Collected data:
= Beginning of Section =
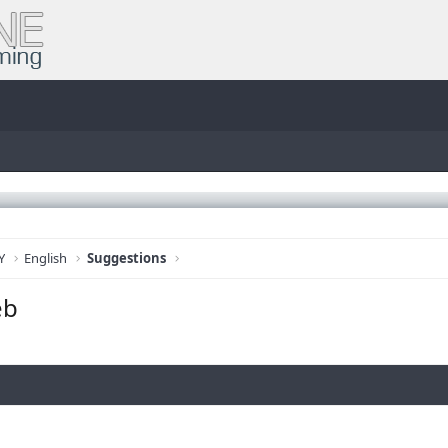
Y
English
Suggestions
eb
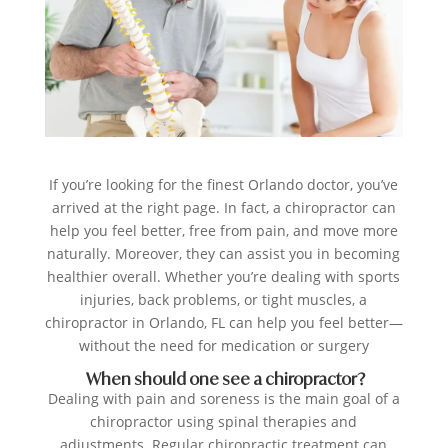
If you’re looking for the finest Orlando doctor, you’ve
arrived at the right page. In fact, a chiropractor can
help you feel better, free from pain, and move more
naturally. Moreover, they can assist you in becoming
healthier overall. Whether you’re dealing with sports
injuries, back problems, or tight muscles, a
chiropractor in Orlando, FL can help you feel better—
without the need for medication or surgery
When should one see a chiropractor?
Dealing with pain and soreness is the main goal of a
chiropractor using spinal therapies and
adjustments. Regular chiropractic treatment can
= End of Section =
Work required:
The expected output is every entry above, character for character, with no pictures.

Exercise answer:
Y
English
Suggestions
eb
If you’re looking for the finest Orlando doctor, you’ve
arrived at the right page. In fact, a chiropractor can
help you feel better, free from pain, and move more
naturally. Moreover, they can assist you in becoming
healthier overall. Whether you’re dealing with sports
injuries, back problems, or tight muscles, a
chiropractor in Orlando, FL can help you feel better—
without the need for medication or surgery
When should one see a chiropractor?
Dealing with pain and soreness is the main goal of a
chiropractor using spinal therapies and
adjustments. Regular chiropractic treatment can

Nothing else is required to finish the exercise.